I started leaving my seat to walk towards the board when I was four. As I grew older, I had to walk further and further. By the time I was eight, I was going all the way to the board.
I can’t remember the times before that — what my sight was like before I became short-sighted. I like to imagine the world looked the way it does as I see it whenever I put on my glasses today — bright and colorful.
“You mean you can’t see that?” people with 20/20 vision ask me sometimes. Then they point to someone standing just a little distance away and ask the stupid question, “Can you see the guy standing over there?”
Of course I can — I’m not blind!
The world through my eyes is different. I squint to make out text not too far away — sometimes I have to close my right eye as my left is slightly better. Because I find it difficult to make out faces from afar, I recognize people by their other features — gait, complexion, figure, voice…even dressing. I make guesses when ordering at Wendy’s or McDonald’s because I can’t read the displays.

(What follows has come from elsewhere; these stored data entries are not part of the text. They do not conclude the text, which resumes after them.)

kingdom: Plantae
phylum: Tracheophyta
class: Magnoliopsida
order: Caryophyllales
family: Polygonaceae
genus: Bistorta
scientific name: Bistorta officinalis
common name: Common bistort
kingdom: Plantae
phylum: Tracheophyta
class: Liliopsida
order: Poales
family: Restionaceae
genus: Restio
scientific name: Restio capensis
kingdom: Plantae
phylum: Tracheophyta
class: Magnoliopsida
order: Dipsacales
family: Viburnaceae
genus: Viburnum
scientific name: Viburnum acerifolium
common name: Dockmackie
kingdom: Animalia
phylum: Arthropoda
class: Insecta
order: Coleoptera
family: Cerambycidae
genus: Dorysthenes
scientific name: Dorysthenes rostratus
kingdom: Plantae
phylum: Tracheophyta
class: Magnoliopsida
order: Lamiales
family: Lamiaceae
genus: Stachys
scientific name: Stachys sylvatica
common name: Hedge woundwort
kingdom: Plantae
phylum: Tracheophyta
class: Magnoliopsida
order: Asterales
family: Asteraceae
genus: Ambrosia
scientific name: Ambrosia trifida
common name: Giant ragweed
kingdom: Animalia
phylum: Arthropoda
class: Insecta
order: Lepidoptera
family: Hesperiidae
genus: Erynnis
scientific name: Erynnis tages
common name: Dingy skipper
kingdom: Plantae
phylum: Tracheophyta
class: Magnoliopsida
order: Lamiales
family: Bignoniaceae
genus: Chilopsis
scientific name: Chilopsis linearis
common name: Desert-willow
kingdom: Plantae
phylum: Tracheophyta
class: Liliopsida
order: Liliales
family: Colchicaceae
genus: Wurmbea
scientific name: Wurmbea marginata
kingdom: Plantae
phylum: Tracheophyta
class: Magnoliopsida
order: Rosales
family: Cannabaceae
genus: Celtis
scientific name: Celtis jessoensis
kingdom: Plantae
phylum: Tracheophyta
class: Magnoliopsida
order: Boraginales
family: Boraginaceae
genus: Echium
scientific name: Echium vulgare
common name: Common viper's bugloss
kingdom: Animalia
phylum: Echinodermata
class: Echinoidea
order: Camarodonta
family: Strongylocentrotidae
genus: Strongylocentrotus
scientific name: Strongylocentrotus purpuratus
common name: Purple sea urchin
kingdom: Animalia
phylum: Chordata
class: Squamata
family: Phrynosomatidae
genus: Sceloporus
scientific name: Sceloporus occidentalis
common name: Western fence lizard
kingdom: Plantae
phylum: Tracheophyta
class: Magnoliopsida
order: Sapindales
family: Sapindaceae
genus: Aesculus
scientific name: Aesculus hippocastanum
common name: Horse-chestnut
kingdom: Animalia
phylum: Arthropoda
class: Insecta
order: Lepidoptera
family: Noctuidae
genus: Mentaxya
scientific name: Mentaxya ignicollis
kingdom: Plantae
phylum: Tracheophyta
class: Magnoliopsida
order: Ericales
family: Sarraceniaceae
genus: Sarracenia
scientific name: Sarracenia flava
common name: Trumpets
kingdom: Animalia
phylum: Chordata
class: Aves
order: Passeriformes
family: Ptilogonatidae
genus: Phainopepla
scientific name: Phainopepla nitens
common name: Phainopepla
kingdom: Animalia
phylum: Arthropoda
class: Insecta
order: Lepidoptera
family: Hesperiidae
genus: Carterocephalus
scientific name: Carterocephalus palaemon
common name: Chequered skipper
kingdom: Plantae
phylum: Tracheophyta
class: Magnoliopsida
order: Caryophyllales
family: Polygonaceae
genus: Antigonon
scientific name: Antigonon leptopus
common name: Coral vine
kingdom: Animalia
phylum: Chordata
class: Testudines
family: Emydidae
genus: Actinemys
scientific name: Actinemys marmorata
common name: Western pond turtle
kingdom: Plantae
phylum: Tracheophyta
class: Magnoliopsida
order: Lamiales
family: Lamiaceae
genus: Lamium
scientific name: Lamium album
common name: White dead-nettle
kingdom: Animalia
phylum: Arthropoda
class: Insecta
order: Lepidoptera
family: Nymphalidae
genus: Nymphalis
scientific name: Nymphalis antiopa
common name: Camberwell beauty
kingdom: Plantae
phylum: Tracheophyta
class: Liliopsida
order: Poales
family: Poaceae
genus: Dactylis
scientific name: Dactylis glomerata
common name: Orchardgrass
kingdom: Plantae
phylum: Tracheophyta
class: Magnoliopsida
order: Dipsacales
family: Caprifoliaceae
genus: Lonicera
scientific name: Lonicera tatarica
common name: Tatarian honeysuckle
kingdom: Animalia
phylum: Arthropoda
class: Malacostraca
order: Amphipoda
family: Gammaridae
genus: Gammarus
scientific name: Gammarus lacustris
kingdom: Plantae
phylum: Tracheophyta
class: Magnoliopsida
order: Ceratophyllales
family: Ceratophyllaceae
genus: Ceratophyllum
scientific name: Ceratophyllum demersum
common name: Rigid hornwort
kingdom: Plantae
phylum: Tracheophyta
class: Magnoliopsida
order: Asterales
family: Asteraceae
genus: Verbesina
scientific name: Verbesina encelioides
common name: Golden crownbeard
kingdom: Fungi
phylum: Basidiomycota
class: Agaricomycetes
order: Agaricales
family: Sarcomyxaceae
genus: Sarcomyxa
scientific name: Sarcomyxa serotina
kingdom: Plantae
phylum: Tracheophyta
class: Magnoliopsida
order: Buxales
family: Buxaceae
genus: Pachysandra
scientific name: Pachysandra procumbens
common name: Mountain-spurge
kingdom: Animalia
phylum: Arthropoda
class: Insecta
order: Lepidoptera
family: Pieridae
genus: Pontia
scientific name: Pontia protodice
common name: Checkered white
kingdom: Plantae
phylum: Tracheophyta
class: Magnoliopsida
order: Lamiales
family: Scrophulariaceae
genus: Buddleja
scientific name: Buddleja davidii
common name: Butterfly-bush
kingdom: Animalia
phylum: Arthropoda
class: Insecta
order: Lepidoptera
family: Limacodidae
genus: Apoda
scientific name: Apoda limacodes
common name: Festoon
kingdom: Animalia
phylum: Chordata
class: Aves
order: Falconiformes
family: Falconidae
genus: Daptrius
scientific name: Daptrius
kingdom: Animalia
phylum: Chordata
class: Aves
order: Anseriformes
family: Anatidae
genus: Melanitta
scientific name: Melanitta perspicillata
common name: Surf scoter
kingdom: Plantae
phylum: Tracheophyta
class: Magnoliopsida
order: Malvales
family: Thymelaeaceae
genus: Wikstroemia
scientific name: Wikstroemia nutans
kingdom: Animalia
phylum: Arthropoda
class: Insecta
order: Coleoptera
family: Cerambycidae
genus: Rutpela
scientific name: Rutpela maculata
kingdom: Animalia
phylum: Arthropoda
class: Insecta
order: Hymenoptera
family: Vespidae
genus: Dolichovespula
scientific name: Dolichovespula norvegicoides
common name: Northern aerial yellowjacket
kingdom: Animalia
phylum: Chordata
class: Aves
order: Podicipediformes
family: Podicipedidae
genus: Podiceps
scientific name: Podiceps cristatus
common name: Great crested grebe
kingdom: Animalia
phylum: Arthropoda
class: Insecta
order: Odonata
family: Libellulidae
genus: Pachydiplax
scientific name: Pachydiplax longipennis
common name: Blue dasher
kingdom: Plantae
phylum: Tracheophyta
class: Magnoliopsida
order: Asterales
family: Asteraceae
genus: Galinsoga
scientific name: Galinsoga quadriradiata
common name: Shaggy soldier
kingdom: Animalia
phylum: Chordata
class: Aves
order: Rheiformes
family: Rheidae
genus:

It’s not altogether a life of woe. Looking out of the window when driving past accidents, it is indeed a blessing not to be able to make out all the gore. Not joining the peculiar group of guys who peeked up girls’ skirts because I wouldn’t have seen a thing anyway — not unless I brought my face to within 30cm or less of the focus (and perhaps received a couple of slaps for my effort).
My glasses kept getting broken — I got them when I was quite young, and thought I looked ‘cool’ wearing them while playing football. More often than not I was without them while they got fixed, or replaced, and have pretty much gotten used to living without them.
Here’s to the bright, wonderful world I see with my glasses on — and to the many ‘evils’ I’m spared from seeing without them.
I’m still in and out. Work, school, more work. We’ll see what we can do about all that.